The standout in the cast is David Arquette as George Staub, the evil that has been creeping up on Alan the whole time. When Arquette first came on screen, I was afraid he would venture too much into Johnny Queefer territory (the character he brought to hilarious life on television’s Son of the Beach), but he tones himself down and imbues Staub with the right amount of menacing fun. Arquette will probably never be accused of being a great actor, but he can really excel in the right role, and that is exactly what he has here. (In a way Arquette’s role here is reminiscent of his turn in Roadracers, the 1994 film directed by Robert Rodriguez, another little seen film worth checking out.
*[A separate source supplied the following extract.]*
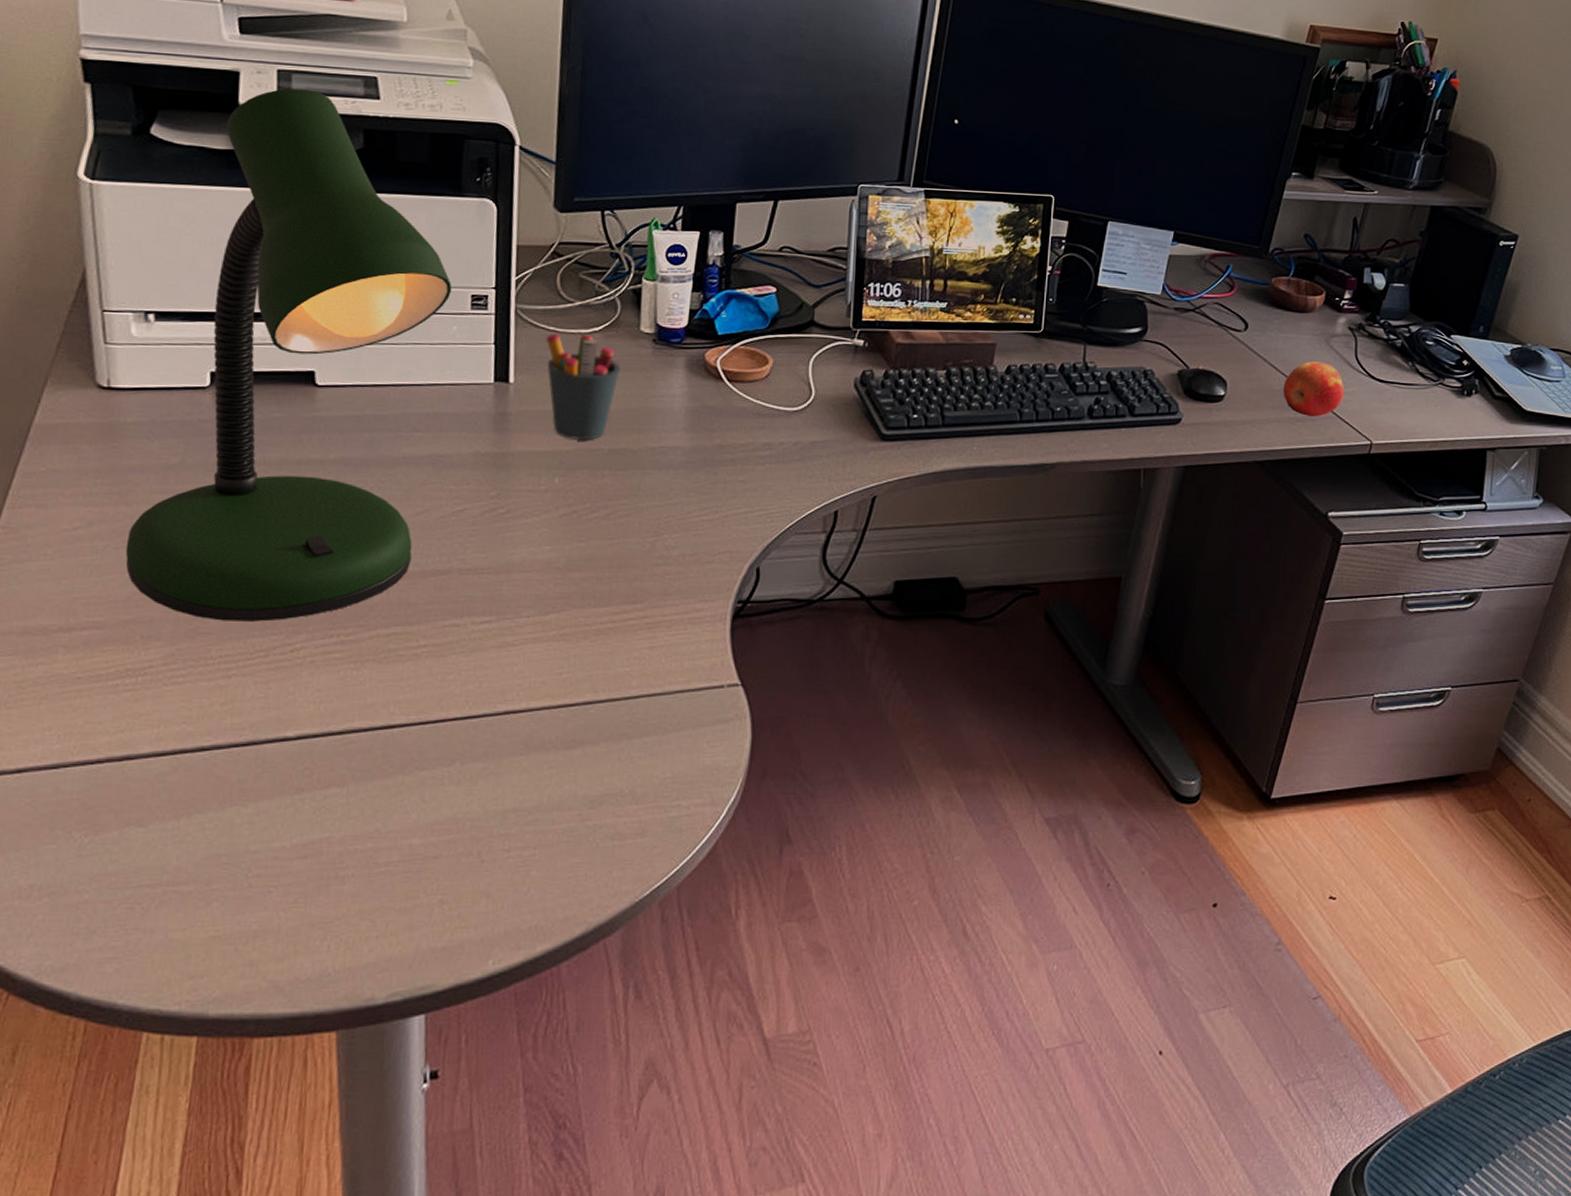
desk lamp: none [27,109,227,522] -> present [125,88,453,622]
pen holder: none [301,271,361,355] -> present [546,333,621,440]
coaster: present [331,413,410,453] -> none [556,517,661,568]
At the heart of Riding the Bullet is a good story, well told, something every film needs but is hard to come by in this age of movies that are long on effects and short on just about everything else. Stephen King himself called the story, “simple but fun. Gets the job done.” That sums it up pretty well. As Alan moves down the road, there is the sense that something is building, that there is something waiting for him at the end of his journey that will change him forever.

None of this is to say that Riding the Bullet is a perfect film. Too often we move away from any authentic period flavor into a modern, hindsight view of the sixties, the idea that everyone at that time was smoking pot and into “mind expansion.” That cheapens certain scenes. The ending of the film lingers too long and becomes overly sentimental, and there is a lot of voice over that is just extraneous. There is more tragedy in watching characters speculate about things that we know will never happen that there is in being reminded through voice over of what never came to pass. There is something bittersweet about watching characters that are so much more optimistic than we are. All of this is offset by some great touches, particularly the brief film-within-the-film, also called Riding the Bullet, which looks like every great horror/road movie that was never made.

Riding the Bullet has had a limited theatrical release, next to nothing in the way of advertising, and the critical reception to the film has been sadly negative, but time will be good to this film. This will be one of those movies that people discover on DVD and wonder how they missed it in theaters. The story works on many levels, and the cast is great all around.